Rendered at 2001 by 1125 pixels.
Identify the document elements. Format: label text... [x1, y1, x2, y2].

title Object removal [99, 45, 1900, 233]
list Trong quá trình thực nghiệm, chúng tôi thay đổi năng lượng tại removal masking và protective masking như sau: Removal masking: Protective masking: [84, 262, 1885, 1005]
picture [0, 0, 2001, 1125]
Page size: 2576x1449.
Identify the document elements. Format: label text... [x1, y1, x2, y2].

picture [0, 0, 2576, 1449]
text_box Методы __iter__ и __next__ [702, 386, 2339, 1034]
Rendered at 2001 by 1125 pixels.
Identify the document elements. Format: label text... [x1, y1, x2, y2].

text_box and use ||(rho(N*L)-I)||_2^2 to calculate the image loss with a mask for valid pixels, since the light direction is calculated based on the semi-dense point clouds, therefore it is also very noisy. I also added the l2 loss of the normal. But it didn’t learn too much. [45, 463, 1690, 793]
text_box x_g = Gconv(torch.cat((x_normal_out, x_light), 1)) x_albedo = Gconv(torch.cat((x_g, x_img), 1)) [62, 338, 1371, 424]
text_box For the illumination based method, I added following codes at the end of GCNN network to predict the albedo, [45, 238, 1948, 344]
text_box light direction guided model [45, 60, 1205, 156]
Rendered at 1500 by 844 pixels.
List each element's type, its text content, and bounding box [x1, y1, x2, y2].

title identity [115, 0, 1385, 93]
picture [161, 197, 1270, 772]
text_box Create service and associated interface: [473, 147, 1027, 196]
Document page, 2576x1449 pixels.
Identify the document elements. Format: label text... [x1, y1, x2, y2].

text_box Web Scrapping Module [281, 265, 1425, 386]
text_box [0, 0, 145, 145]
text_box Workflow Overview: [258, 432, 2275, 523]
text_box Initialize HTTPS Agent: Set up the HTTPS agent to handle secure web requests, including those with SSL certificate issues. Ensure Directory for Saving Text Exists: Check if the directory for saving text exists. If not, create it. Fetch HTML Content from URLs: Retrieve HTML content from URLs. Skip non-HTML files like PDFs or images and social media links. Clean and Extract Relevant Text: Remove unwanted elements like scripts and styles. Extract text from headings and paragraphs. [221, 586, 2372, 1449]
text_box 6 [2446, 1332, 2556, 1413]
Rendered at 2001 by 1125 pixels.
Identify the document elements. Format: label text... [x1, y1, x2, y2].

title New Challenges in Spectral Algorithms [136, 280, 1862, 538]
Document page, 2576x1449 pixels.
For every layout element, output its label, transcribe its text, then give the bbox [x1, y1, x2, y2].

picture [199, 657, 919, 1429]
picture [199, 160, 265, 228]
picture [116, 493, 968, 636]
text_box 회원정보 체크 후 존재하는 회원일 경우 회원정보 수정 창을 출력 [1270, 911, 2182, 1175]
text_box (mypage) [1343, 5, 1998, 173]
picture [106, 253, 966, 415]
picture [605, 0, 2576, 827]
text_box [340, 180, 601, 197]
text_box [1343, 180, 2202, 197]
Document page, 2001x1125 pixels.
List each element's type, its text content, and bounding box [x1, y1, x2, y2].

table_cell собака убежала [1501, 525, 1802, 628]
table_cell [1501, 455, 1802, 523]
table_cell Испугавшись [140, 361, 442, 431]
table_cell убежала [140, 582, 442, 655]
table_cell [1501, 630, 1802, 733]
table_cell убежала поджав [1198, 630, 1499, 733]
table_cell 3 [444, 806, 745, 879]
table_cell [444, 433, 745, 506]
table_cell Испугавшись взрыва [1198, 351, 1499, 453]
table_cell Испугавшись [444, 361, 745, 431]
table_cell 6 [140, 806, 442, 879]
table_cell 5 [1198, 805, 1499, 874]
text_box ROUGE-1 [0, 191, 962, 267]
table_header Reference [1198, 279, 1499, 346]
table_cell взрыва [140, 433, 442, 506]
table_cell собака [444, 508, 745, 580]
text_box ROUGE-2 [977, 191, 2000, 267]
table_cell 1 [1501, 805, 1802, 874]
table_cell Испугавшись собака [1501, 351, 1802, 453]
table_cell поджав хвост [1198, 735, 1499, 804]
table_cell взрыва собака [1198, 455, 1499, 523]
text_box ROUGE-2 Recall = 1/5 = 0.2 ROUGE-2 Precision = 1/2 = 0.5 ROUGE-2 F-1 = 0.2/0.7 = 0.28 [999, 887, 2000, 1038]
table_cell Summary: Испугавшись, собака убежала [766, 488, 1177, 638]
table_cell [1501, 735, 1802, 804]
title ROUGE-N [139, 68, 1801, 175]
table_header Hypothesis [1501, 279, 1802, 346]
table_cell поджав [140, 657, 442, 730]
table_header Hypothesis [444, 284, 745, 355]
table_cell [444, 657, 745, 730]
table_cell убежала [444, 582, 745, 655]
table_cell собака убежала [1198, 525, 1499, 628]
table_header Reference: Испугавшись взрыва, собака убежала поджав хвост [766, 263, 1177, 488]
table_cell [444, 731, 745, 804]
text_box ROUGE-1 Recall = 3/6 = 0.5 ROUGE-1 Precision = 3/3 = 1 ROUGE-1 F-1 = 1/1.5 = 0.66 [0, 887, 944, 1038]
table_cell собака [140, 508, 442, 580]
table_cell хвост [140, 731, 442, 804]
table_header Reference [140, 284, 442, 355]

• • •

TASK DIRECTIONS
Each line of the listing should be copied exactly.

ANSWER SECTION
Rendered at 2001 by 1125 pixels.
Identify the document elements. Format: label text... [x1, y1, x2, y2].

title Object removal [99, 45, 1900, 233]
list Trong quá trình thực nghiệm, chúng tôi thay đổi năng lượng tại removal masking và protective masking như sau: Removal masking: Protective masking: [84, 262, 1885, 1005]
picture [0, 0, 2001, 1125]
Page size: 2576x1449.
Identify the document elements. Format: label text... [x1, y1, x2, y2].

picture [0, 0, 2576, 1449]
text_box Методы __iter__ и __next__ [702, 386, 2339, 1034]
Rendered at 2001 by 1125 pixels.
Identify the document elements. Format: label text... [x1, y1, x2, y2].

text_box and use ||(rho(N*L)-I)||_2^2 to calculate the image loss with a mask for valid pixels, since the light direction is calculated based on the semi-dense point clouds, therefore it is also very noisy. I also added the l2 loss of the normal. But it didn’t learn too much. [45, 463, 1690, 793]
text_box x_g = Gconv(torch.cat((x_normal_out, x_light), 1)) x_albedo = Gconv(torch.cat((x_g, x_img), 1)) [62, 338, 1371, 424]
text_box For the illumination based method, I added following codes at the end of GCNN network to predict the albedo, [45, 238, 1948, 344]
text_box light direction guided model [45, 60, 1205, 156]
Rendered at 1500 by 844 pixels.
List each element's type, its text content, and bounding box [x1, y1, x2, y2].

title identity [115, 0, 1385, 93]
picture [161, 197, 1270, 772]
text_box Create service and associated interface: [473, 147, 1027, 196]
Document page, 2576x1449 pixels.
Identify the document elements. Format: label text... [x1, y1, x2, y2].

text_box Web Scrapping Module [281, 265, 1425, 386]
text_box [0, 0, 145, 145]
text_box Workflow Overview: [258, 432, 2275, 523]
text_box Initialize HTTPS Agent: Set up the HTTPS agent to handle secure web requests, including those with SSL certificate issues. Ensure Directory for Saving Text Exists: Check if the directory for saving text exists. If not, create it. Fetch HTML Content from URLs: Retrieve HTML content from URLs. Skip non-HTML files like PDFs or images and social media links. Clean and Extract Relevant Text: Remove unwanted elements like scripts and styles. Extract text from headings and paragraphs. [221, 586, 2372, 1449]
text_box 6 [2446, 1332, 2556, 1413]
Rendered at 2001 by 1125 pixels.
Identify the document elements. Format: label text... [x1, y1, x2, y2].

title New Challenges in Spectral Algorithms [136, 280, 1862, 538]
Document page, 2576x1449 pixels.
For every layout element, output its label, transcribe its text, then give the bbox [x1, y1, x2, y2].

picture [199, 657, 919, 1429]
picture [199, 160, 265, 228]
picture [116, 493, 968, 636]
text_box 회원정보 체크 후 존재하는 회원일 경우 회원정보 수정 창을 출력 [1270, 911, 2182, 1175]
text_box (mypage) [1343, 5, 1998, 173]
picture [106, 253, 966, 415]
picture [605, 0, 2576, 827]
text_box [340, 180, 601, 197]
text_box [1343, 180, 2202, 197]
Document page, 2001x1125 pixels.
List each element's type, its text content, and bounding box [x1, y1, x2, y2].

table_cell собака убежала [1501, 525, 1802, 628]
table_cell [1501, 455, 1802, 523]
table_cell Испугавшись [140, 361, 442, 431]
table_cell убежала [140, 582, 442, 655]
table_cell [1501, 630, 1802, 733]
table_cell убежала поджав [1198, 630, 1499, 733]
table_cell 3 [444, 806, 745, 879]
table_cell [444, 433, 745, 506]
table_cell Испугавшись взрыва [1198, 351, 1499, 453]
table_cell Испугавшись [444, 361, 745, 431]
table_cell 6 [140, 806, 442, 879]
table_cell 5 [1198, 805, 1499, 874]
text_box ROUGE-1 [0, 191, 962, 267]
table_header Reference [1198, 279, 1499, 346]
table_cell взрыва [140, 433, 442, 506]
table_cell собака [444, 508, 745, 580]
text_box ROUGE-2 [977, 191, 2000, 267]
table_cell 1 [1501, 805, 1802, 874]
table_cell Испугавшись собака [1501, 351, 1802, 453]
table_cell поджав хвост [1198, 735, 1499, 804]
table_cell взрыва собака [1198, 455, 1499, 523]
text_box ROUGE-2 Recall = 1/5 = 0.2 ROUGE-2 Precision = 1/2 = 0.5 ROUGE-2 F-1 = 0.2/0.7 = 0.28 [999, 887, 2000, 1038]
table_cell Summary: Испугавшись, собака убежала [766, 488, 1177, 638]
table_cell [1501, 735, 1802, 804]
title ROUGE-N [139, 68, 1801, 175]
table_header Hypothesis [1501, 279, 1802, 346]
table_cell поджав [140, 657, 442, 730]
table_header Hypothesis [444, 284, 745, 355]
table_cell [444, 657, 745, 730]
table_cell убежала [444, 582, 745, 655]
table_cell собака убежала [1198, 525, 1499, 628]
table_header Reference: Испугавшись взрыва, собака убежала поджав хвост [766, 263, 1177, 488]
table_cell [444, 731, 745, 804]
text_box ROUGE-1 Recall = 3/6 = 0.5 ROUGE-1 Precision = 3/3 = 1 ROUGE-1 F-1 = 1/1.5 = 0.66 [0, 887, 944, 1038]
table_cell собака [140, 508, 442, 580]
table_cell хвост [140, 731, 442, 804]
table_header Reference [140, 284, 442, 355]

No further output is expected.